The exercise ->
Can you transcribe every line of the material below verbatim, keeping each number, space, and punctuation mark unchanged?

Data excerpts ->

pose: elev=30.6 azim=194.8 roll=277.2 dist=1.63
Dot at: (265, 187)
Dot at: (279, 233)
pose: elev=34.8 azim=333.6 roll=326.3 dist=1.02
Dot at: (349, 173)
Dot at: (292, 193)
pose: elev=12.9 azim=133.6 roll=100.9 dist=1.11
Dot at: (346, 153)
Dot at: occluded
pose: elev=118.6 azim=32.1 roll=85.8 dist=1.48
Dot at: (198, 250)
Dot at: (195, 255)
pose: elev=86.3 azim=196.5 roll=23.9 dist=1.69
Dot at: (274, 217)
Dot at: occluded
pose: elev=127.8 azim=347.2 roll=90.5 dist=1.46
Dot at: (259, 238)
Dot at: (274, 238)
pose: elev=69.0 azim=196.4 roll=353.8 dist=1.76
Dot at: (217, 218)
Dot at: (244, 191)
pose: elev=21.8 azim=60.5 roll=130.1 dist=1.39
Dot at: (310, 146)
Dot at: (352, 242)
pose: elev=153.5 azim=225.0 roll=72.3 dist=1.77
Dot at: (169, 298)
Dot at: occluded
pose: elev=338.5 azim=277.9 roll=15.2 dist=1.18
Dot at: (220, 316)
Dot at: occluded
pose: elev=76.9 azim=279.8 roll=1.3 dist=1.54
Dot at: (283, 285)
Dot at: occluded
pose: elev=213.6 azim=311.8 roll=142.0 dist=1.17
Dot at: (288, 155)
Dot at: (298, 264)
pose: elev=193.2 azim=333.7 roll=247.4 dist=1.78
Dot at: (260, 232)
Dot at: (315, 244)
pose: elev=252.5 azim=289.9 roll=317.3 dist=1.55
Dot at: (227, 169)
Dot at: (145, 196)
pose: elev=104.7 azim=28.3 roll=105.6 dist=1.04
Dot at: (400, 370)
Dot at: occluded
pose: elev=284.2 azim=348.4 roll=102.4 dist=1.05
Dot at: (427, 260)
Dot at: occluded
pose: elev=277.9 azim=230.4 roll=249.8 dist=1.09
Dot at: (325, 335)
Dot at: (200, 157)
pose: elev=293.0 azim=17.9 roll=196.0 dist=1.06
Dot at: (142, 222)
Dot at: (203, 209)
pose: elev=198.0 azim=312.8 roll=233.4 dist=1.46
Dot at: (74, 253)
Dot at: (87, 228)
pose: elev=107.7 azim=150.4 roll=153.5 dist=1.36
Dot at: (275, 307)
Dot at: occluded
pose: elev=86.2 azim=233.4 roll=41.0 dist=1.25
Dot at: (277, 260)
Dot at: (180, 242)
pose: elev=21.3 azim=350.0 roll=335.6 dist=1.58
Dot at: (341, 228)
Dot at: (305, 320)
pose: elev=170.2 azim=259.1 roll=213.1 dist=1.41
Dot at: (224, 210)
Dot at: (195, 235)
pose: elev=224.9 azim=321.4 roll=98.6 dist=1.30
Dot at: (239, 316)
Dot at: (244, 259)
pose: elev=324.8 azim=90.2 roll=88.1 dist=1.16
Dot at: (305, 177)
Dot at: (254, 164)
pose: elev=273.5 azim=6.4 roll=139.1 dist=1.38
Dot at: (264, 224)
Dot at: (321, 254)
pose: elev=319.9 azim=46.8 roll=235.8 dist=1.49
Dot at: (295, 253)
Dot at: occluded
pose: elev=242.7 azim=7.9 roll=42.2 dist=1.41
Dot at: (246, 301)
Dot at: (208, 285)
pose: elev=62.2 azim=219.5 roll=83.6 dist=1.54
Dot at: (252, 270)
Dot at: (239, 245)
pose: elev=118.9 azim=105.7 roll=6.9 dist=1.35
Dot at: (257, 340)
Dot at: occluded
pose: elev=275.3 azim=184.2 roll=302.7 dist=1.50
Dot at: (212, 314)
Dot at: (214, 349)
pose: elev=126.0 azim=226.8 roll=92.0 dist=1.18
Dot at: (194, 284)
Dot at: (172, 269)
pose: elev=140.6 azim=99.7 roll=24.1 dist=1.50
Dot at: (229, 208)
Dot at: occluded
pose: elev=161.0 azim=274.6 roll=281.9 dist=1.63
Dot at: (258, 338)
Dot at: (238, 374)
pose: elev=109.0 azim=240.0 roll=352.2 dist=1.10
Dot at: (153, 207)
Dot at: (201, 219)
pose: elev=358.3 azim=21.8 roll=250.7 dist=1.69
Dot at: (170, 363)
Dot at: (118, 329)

Result for this task ->
pose: elev=30.6 azim=194.8 roll=277.2 dist=1.63
Dot at: (265, 187)
Dot at: (279, 233)
pose: elev=34.8 azim=333.6 roll=326.3 dist=1.02
Dot at: (349, 173)
Dot at: (292, 193)
pose: elev=12.9 azim=133.6 roll=100.9 dist=1.11
Dot at: (346, 153)
Dot at: occluded
pose: elev=118.6 azim=32.1 roll=85.8 dist=1.48
Dot at: (198, 250)
Dot at: (195, 255)
pose: elev=86.3 azim=196.5 roll=23.9 dist=1.69
Dot at: (274, 217)
Dot at: occluded
pose: elev=127.8 azim=347.2 roll=90.5 dist=1.46
Dot at: (259, 238)
Dot at: (274, 238)
pose: elev=69.0 azim=196.4 roll=353.8 dist=1.76
Dot at: (217, 218)
Dot at: (244, 191)
pose: elev=21.8 azim=60.5 roll=130.1 dist=1.39
Dot at: (310, 146)
Dot at: (352, 242)
pose: elev=153.5 azim=225.0 roll=72.3 dist=1.77
Dot at: (169, 298)
Dot at: occluded
pose: elev=338.5 azim=277.9 roll=15.2 dist=1.18
Dot at: (220, 316)
Dot at: occluded
pose: elev=76.9 azim=279.8 roll=1.3 dist=1.54
Dot at: (283, 285)
Dot at: occluded
pose: elev=213.6 azim=311.8 roll=142.0 dist=1.17
Dot at: (288, 155)
Dot at: (298, 264)
pose: elev=193.2 azim=333.7 roll=247.4 dist=1.78
Dot at: (260, 232)
Dot at: (315, 244)
pose: elev=252.5 azim=289.9 roll=317.3 dist=1.55
Dot at: (227, 169)
Dot at: (145, 196)
pose: elev=104.7 azim=28.3 roll=105.6 dist=1.04
Dot at: (400, 370)
Dot at: occluded
pose: elev=284.2 azim=348.4 roll=102.4 dist=1.05
Dot at: (427, 260)
Dot at: occluded
pose: elev=277.9 azim=230.4 roll=249.8 dist=1.09
Dot at: (325, 335)
Dot at: (200, 157)
pose: elev=293.0 azim=17.9 roll=196.0 dist=1.06
Dot at: (142, 222)
Dot at: (203, 209)
pose: elev=198.0 azim=312.8 roll=233.4 dist=1.46
Dot at: (74, 253)
Dot at: (87, 228)
pose: elev=107.7 azim=150.4 roll=153.5 dist=1.36
Dot at: (275, 307)
Dot at: occluded
pose: elev=86.2 azim=233.4 roll=41.0 dist=1.25
Dot at: (277, 260)
Dot at: (180, 242)
pose: elev=21.3 azim=350.0 roll=335.6 dist=1.58
Dot at: (341, 228)
Dot at: (305, 320)
pose: elev=170.2 azim=259.1 roll=213.1 dist=1.41
Dot at: (224, 210)
Dot at: (195, 235)
pose: elev=224.9 azim=321.4 roll=98.6 dist=1.30
Dot at: (239, 316)
Dot at: (244, 259)
pose: elev=324.8 azim=90.2 roll=88.1 dist=1.16
Dot at: (305, 177)
Dot at: (254, 164)
pose: elev=273.5 azim=6.4 roll=139.1 dist=1.38
Dot at: (264, 224)
Dot at: (321, 254)
pose: elev=319.9 azim=46.8 roll=235.8 dist=1.49
Dot at: (295, 253)
Dot at: occluded
pose: elev=242.7 azim=7.9 roll=42.2 dist=1.41
Dot at: (246, 301)
Dot at: (208, 285)
pose: elev=62.2 azim=219.5 roll=83.6 dist=1.54
Dot at: (252, 270)
Dot at: (239, 245)
pose: elev=118.9 azim=105.7 roll=6.9 dist=1.35
Dot at: (257, 340)
Dot at: occluded
pose: elev=275.3 azim=184.2 roll=302.7 dist=1.50
Dot at: (212, 314)
Dot at: (214, 349)
pose: elev=126.0 azim=226.8 roll=92.0 dist=1.18
Dot at: (194, 284)
Dot at: (172, 269)
pose: elev=140.6 azim=99.7 roll=24.1 dist=1.50
Dot at: (229, 208)
Dot at: occluded
pose: elev=161.0 azim=274.6 roll=281.9 dist=1.63
Dot at: (258, 338)
Dot at: (238, 374)
pose: elev=109.0 azim=240.0 roll=352.2 dist=1.10
Dot at: (153, 207)
Dot at: (201, 219)
pose: elev=358.3 azim=21.8 roll=250.7 dist=1.69
Dot at: (170, 363)
Dot at: (118, 329)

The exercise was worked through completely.